Set down each record below exactly as it stands. Pictures are not part of the copy.

Dataset entries:
.....
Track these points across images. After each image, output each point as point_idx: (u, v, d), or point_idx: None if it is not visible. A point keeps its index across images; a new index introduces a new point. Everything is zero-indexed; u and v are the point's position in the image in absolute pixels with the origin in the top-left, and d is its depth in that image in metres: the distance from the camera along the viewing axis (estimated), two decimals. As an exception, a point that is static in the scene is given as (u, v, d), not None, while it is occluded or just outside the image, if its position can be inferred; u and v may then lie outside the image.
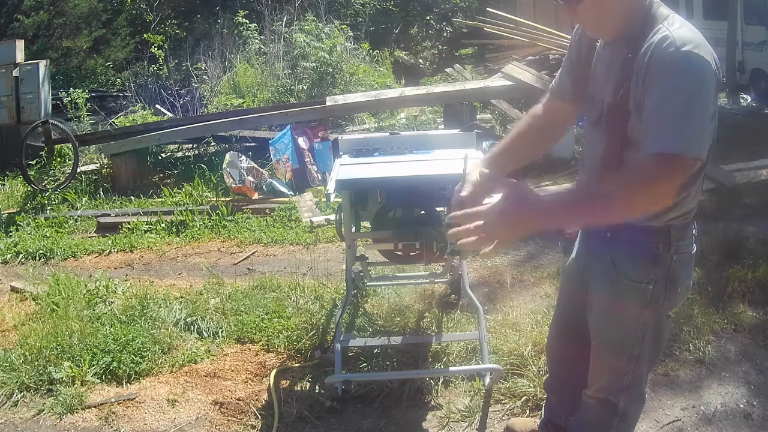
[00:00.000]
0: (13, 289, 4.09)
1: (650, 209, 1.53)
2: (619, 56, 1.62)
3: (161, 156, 6.98)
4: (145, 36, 11.21)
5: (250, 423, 2.69)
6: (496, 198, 1.59)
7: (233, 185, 5.69)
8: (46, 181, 6.29)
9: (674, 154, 1.43)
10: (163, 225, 5.13)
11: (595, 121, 1.74)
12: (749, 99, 8.83)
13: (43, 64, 6.79)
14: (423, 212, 2.65)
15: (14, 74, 6.59)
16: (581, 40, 1.81)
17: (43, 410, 2.81)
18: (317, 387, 2.86)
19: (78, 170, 6.29)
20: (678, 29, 1.52)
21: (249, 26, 9.59)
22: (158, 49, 10.00)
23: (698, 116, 1.45)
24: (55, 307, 3.60)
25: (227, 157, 5.90)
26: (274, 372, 2.94)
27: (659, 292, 1.71)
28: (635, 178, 1.46)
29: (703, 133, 1.47)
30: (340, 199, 2.68)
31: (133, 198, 5.86)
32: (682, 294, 1.78)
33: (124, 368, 3.01)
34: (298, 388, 2.87)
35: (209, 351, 3.19)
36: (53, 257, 4.71)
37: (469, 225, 1.47)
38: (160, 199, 5.76)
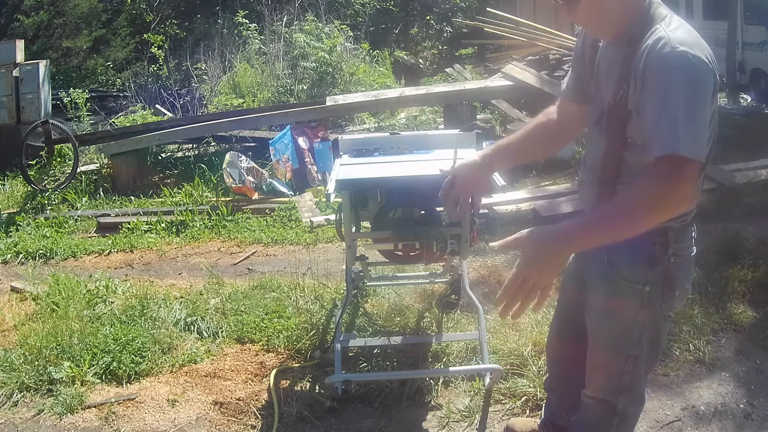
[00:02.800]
0: (13, 289, 4.09)
1: (670, 214, 1.51)
2: (619, 56, 1.62)
3: (161, 156, 6.98)
4: (145, 36, 11.21)
5: (250, 423, 2.69)
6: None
7: (233, 185, 5.69)
8: (46, 181, 6.29)
9: (681, 156, 1.43)
10: (163, 225, 5.13)
11: (596, 121, 1.74)
12: (749, 99, 8.82)
13: (43, 64, 6.80)
14: (423, 212, 2.65)
15: (14, 74, 6.61)
16: (585, 39, 1.81)
17: (43, 410, 2.81)
18: (317, 387, 2.86)
19: (78, 170, 6.29)
20: (674, 30, 1.52)
21: (249, 26, 9.58)
22: (158, 49, 10.00)
23: (698, 117, 1.46)
24: (55, 307, 3.60)
25: (227, 157, 5.90)
26: (274, 372, 2.94)
27: (656, 294, 1.70)
28: (651, 187, 1.46)
29: (702, 135, 1.47)
30: (340, 199, 2.68)
31: (133, 198, 5.86)
32: (681, 297, 1.77)
33: (124, 368, 3.01)
34: (298, 388, 2.87)
35: (209, 351, 3.19)
36: (53, 257, 4.71)
37: (512, 292, 1.52)
38: (160, 199, 5.76)
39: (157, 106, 8.76)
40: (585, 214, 1.64)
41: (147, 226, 5.12)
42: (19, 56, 6.76)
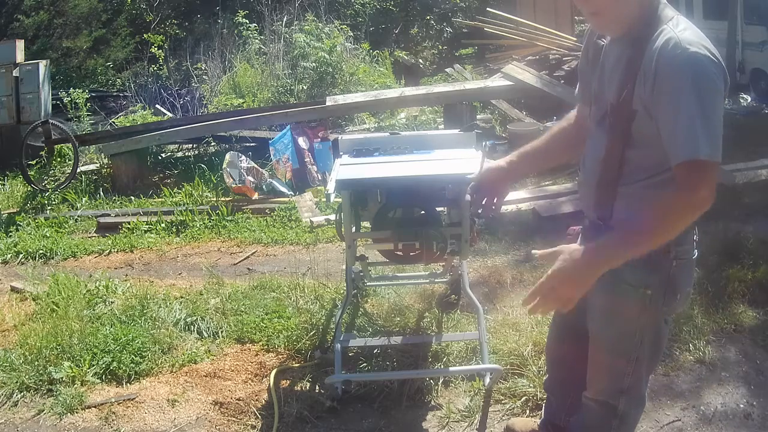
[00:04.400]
0: (13, 289, 4.09)
1: (695, 217, 1.56)
2: (624, 56, 1.62)
3: (161, 156, 6.98)
4: (145, 36, 11.20)
5: (250, 423, 2.69)
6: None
7: (233, 185, 5.69)
8: (46, 181, 6.29)
9: (701, 159, 1.45)
10: (163, 225, 5.13)
11: (599, 121, 1.74)
12: (749, 99, 8.82)
13: (43, 64, 6.80)
14: (423, 212, 2.65)
15: (14, 74, 6.60)
16: (589, 39, 1.81)
17: (43, 410, 2.80)
18: (317, 387, 2.86)
19: (78, 170, 6.29)
20: (683, 31, 1.52)
21: (249, 26, 9.58)
22: (158, 49, 10.00)
23: (714, 118, 1.47)
24: (55, 307, 3.60)
25: (227, 157, 5.90)
26: (274, 372, 2.94)
27: (658, 297, 1.70)
28: (674, 196, 1.49)
29: (719, 135, 1.48)
30: (340, 199, 2.68)
31: (133, 198, 5.86)
32: (682, 300, 1.77)
33: (124, 368, 3.01)
34: (298, 388, 2.87)
35: (209, 351, 3.19)
36: (53, 257, 4.71)
37: (540, 295, 1.58)
38: (160, 199, 5.75)
39: (157, 106, 8.76)
40: (613, 234, 1.61)
41: (147, 226, 5.11)
42: (19, 56, 6.75)
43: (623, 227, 1.61)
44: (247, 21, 9.63)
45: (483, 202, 2.02)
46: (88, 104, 7.77)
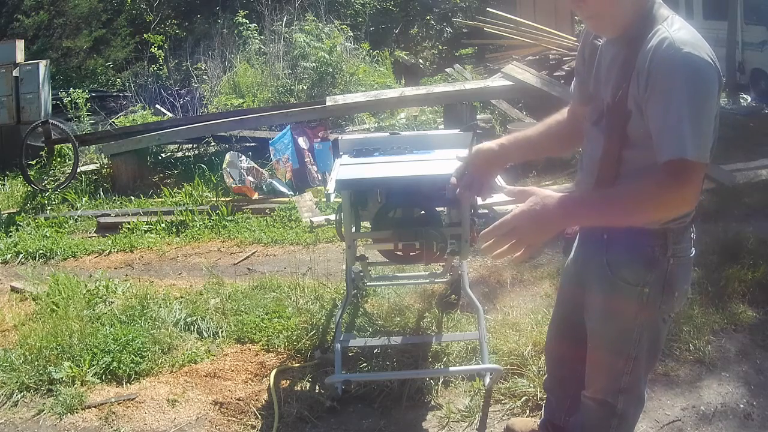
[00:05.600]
0: (13, 289, 4.09)
1: (672, 214, 1.57)
2: (620, 56, 1.62)
3: (161, 156, 6.99)
4: (145, 36, 11.21)
5: (250, 423, 2.69)
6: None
7: (233, 185, 5.69)
8: (46, 181, 6.29)
9: (687, 159, 1.44)
10: (163, 225, 5.13)
11: (595, 121, 1.74)
12: (749, 99, 8.83)
13: (43, 64, 6.80)
14: (423, 212, 2.65)
15: (14, 74, 6.60)
16: (585, 39, 1.81)
17: (43, 410, 2.80)
18: (317, 387, 2.86)
19: (78, 170, 6.29)
20: (677, 31, 1.52)
21: (249, 26, 9.59)
22: (158, 49, 10.01)
23: (704, 119, 1.47)
24: (55, 307, 3.60)
25: (227, 157, 5.90)
26: (274, 372, 2.94)
27: (655, 296, 1.70)
28: (654, 186, 1.48)
29: (708, 136, 1.48)
30: (340, 199, 2.68)
31: (133, 198, 5.87)
32: (680, 298, 1.77)
33: (124, 368, 3.01)
34: (298, 388, 2.87)
35: (209, 351, 3.19)
36: (53, 257, 4.71)
37: (499, 235, 1.54)
38: (160, 199, 5.76)
39: (157, 106, 8.76)
40: (589, 193, 1.66)
41: (147, 226, 5.12)
42: (19, 56, 6.75)
43: (602, 194, 1.63)
44: (247, 21, 9.64)
45: (470, 187, 1.93)
46: (88, 104, 7.78)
.....
Problem solution:
Track these points across images. After each image, output each point as point_idx: (u, v, d), or point_idx: None if it is not visible. A point keeps its index across images; a new index introduces a new point. Everything is zero-indexed; u and v are the point's position in the image in absolute pixels with the origin in the top-left, and d is its depth in that image in metres: the distance from the camera along the viewing axis (estimated), two decimals. As an exception, a point that is static in the scene is given as (u, v, d), not None, while it is occluded or just outside the image, if its position can be inferred; u and v may then lie outside the image.
[00:00.000]
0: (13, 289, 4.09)
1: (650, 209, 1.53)
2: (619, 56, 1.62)
3: (161, 156, 6.98)
4: (145, 36, 11.21)
5: (250, 423, 2.69)
6: (496, 198, 1.59)
7: (233, 185, 5.69)
8: (46, 181, 6.29)
9: (674, 154, 1.43)
10: (163, 225, 5.13)
11: (595, 121, 1.74)
12: (749, 99, 8.83)
13: (43, 64, 6.79)
14: (423, 212, 2.65)
15: (14, 74, 6.59)
16: (581, 40, 1.81)
17: (43, 410, 2.81)
18: (317, 387, 2.86)
19: (78, 170, 6.29)
20: (678, 29, 1.52)
21: (249, 26, 9.59)
22: (158, 49, 10.00)
23: (698, 116, 1.45)
24: (55, 307, 3.60)
25: (227, 157, 5.90)
26: (274, 372, 2.94)
27: (659, 292, 1.71)
28: (635, 178, 1.46)
29: (703, 133, 1.47)
30: (340, 199, 2.68)
31: (133, 198, 5.86)
32: (682, 294, 1.78)
33: (124, 368, 3.01)
34: (298, 388, 2.87)
35: (209, 351, 3.19)
36: (53, 257, 4.71)
37: (469, 225, 1.47)
38: (160, 199, 5.76)
[00:02.800]
0: (13, 289, 4.09)
1: (670, 214, 1.51)
2: (619, 56, 1.62)
3: (161, 156, 6.98)
4: (145, 36, 11.21)
5: (250, 423, 2.69)
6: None
7: (233, 185, 5.69)
8: (46, 181, 6.29)
9: (681, 156, 1.43)
10: (163, 225, 5.13)
11: (596, 121, 1.74)
12: (749, 99, 8.82)
13: (43, 64, 6.80)
14: (423, 212, 2.65)
15: (14, 74, 6.61)
16: (585, 39, 1.81)
17: (43, 410, 2.81)
18: (317, 387, 2.86)
19: (78, 170, 6.29)
20: (674, 30, 1.52)
21: (249, 26, 9.58)
22: (158, 49, 10.00)
23: (698, 117, 1.46)
24: (55, 307, 3.60)
25: (227, 157, 5.90)
26: (274, 372, 2.94)
27: (656, 294, 1.70)
28: (651, 187, 1.46)
29: (702, 135, 1.47)
30: (340, 199, 2.68)
31: (133, 198, 5.86)
32: (681, 297, 1.77)
33: (124, 368, 3.01)
34: (298, 388, 2.87)
35: (209, 351, 3.19)
36: (53, 257, 4.71)
37: (512, 292, 1.52)
38: (160, 199, 5.76)
39: (157, 106, 8.76)
40: (585, 214, 1.64)
41: (147, 226, 5.12)
42: (19, 56, 6.76)
[00:04.400]
0: (13, 289, 4.09)
1: (695, 217, 1.56)
2: (624, 56, 1.62)
3: (161, 156, 6.98)
4: (145, 36, 11.20)
5: (250, 423, 2.69)
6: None
7: (233, 185, 5.69)
8: (46, 181, 6.29)
9: (701, 159, 1.45)
10: (163, 225, 5.13)
11: (599, 121, 1.74)
12: (749, 99, 8.82)
13: (43, 64, 6.80)
14: (423, 212, 2.65)
15: (14, 74, 6.60)
16: (589, 39, 1.81)
17: (43, 410, 2.80)
18: (317, 387, 2.86)
19: (78, 170, 6.29)
20: (683, 31, 1.52)
21: (249, 26, 9.58)
22: (158, 49, 10.00)
23: (714, 118, 1.47)
24: (55, 307, 3.60)
25: (227, 157, 5.90)
26: (274, 372, 2.94)
27: (658, 297, 1.70)
28: (674, 196, 1.49)
29: (719, 135, 1.48)
30: (340, 199, 2.68)
31: (133, 198, 5.86)
32: (682, 300, 1.77)
33: (124, 368, 3.01)
34: (298, 388, 2.87)
35: (209, 351, 3.19)
36: (53, 257, 4.71)
37: (540, 295, 1.58)
38: (160, 199, 5.75)
39: (157, 106, 8.76)
40: (613, 234, 1.61)
41: (147, 226, 5.11)
42: (19, 56, 6.75)
43: (623, 227, 1.61)
44: (247, 21, 9.63)
45: (483, 202, 2.02)
46: (88, 104, 7.77)
[00:05.600]
0: (13, 289, 4.09)
1: (672, 214, 1.57)
2: (620, 56, 1.62)
3: (161, 156, 6.99)
4: (145, 36, 11.21)
5: (250, 423, 2.69)
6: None
7: (233, 185, 5.69)
8: (46, 181, 6.29)
9: (687, 159, 1.44)
10: (163, 225, 5.13)
11: (595, 121, 1.74)
12: (749, 99, 8.83)
13: (43, 64, 6.80)
14: (423, 212, 2.65)
15: (14, 74, 6.60)
16: (585, 39, 1.81)
17: (43, 410, 2.80)
18: (317, 387, 2.86)
19: (78, 170, 6.29)
20: (677, 31, 1.52)
21: (249, 26, 9.59)
22: (158, 49, 10.01)
23: (704, 119, 1.47)
24: (55, 307, 3.60)
25: (227, 157, 5.90)
26: (274, 372, 2.94)
27: (655, 296, 1.70)
28: (654, 186, 1.48)
29: (708, 136, 1.48)
30: (340, 199, 2.68)
31: (133, 198, 5.87)
32: (680, 298, 1.77)
33: (124, 368, 3.01)
34: (298, 388, 2.87)
35: (209, 351, 3.19)
36: (53, 257, 4.71)
37: (499, 235, 1.54)
38: (160, 199, 5.76)
39: (157, 106, 8.76)
40: (589, 193, 1.66)
41: (147, 226, 5.12)
42: (19, 56, 6.75)
43: (602, 194, 1.63)
44: (247, 21, 9.64)
45: (470, 187, 1.93)
46: (88, 104, 7.78)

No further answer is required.